Cuestionar la «democracia», en una democracia formal, es una falta muy grave, mucho más de lo que parece, porque quienes gobiernan parte siempre de un principio, elevado a categoría absoluta que corta toda discusión, según el cual en una democracia «nunca ocurren estas cosas tan terribles»: no se tortura, no se violan los derechos humanos, es falso que no haya libertad de expresión. Son calumnias inventadas por los terroristas. De ocurrir y demostrarse, son excepciones, actos aislados de algún loco que se desmanda y que no hacen sino confirmar la regla de lo afirmado. Desde esta óptica, el que haciendo caso omiso de las sutiles advertencias, insiste en la denuncia, pasa a ser un enemigo. Un enemigo que, inmediatamente, relacionarán con los terroristas, o con el entorno de los terroristas, o con el entorno del entorno de los terroristas. Si se trata de un intelectual conocido, lo frecuente es que se inicie una campaña de desprestigio que puede acabar marginándolo o considerándolo como un loco.

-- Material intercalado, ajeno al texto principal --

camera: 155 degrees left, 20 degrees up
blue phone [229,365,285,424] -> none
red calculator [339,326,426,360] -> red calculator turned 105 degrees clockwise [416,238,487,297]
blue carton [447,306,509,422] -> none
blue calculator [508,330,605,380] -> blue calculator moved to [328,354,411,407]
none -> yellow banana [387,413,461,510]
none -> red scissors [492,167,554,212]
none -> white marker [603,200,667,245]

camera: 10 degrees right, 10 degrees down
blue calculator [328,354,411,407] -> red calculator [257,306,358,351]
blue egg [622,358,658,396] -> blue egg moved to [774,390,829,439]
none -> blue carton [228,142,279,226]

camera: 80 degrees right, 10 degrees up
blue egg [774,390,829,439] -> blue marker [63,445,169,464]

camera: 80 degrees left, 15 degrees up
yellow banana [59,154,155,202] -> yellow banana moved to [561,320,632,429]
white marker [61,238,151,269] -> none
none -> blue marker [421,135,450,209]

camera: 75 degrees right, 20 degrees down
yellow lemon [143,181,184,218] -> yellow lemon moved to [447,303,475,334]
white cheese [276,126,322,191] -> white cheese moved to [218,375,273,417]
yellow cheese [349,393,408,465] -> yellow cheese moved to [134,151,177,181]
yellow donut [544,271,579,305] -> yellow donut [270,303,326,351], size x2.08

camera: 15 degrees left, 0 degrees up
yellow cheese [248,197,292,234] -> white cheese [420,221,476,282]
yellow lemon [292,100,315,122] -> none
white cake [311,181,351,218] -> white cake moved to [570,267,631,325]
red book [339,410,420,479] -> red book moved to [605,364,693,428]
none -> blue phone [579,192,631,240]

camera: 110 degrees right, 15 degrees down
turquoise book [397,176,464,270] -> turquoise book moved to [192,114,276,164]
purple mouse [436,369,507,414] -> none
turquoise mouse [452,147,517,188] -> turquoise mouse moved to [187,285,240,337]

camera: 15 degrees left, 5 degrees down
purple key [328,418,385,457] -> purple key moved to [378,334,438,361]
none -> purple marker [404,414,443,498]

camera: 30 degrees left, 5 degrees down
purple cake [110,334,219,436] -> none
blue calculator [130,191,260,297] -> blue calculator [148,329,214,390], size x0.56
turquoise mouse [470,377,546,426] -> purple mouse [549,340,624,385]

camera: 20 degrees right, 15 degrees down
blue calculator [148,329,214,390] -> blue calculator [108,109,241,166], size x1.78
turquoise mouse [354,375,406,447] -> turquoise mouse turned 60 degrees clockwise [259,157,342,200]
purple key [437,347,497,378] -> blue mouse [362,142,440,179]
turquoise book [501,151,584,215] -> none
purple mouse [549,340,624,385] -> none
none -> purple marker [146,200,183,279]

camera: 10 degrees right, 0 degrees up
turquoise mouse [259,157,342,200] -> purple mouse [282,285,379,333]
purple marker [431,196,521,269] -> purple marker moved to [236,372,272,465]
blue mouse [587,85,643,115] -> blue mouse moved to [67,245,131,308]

Cuando el intelectual o el artista se rebela abiertamente contra el poder, entonces llega el acoso, la persecución y en ocasiones la muerte. En esta sala se dijo los primeros días que alguien sentía vergüenza de ser intelectual cuando se comparaba a los trabajadores. No estoy de acuerdo. Se puede sentir vergüenza de tal o cual comportamiento que uno ha tenido, de tal o cual inhibición, etc. Pero el intelectual y el artista que toma conciencia de su responsabilidad y se implica en una lucha y es coherente con sus principios, no se diferencia en nada del sindicalista coherente, del campesino coherente, del administrativo coherente. Todos están implicados en un mismo proceso y para el poder todos son enemigos a eliminar.

Todo esto que acabo de decir, tan sencillo, parece obvio. Pero muchos no lo saben. O no lo quieren saber. O no les conviene para nada que se diga.

Por eso lo digo yo hoy aquí y lo seguiré repitiendo aunque parezca una ingenuidad.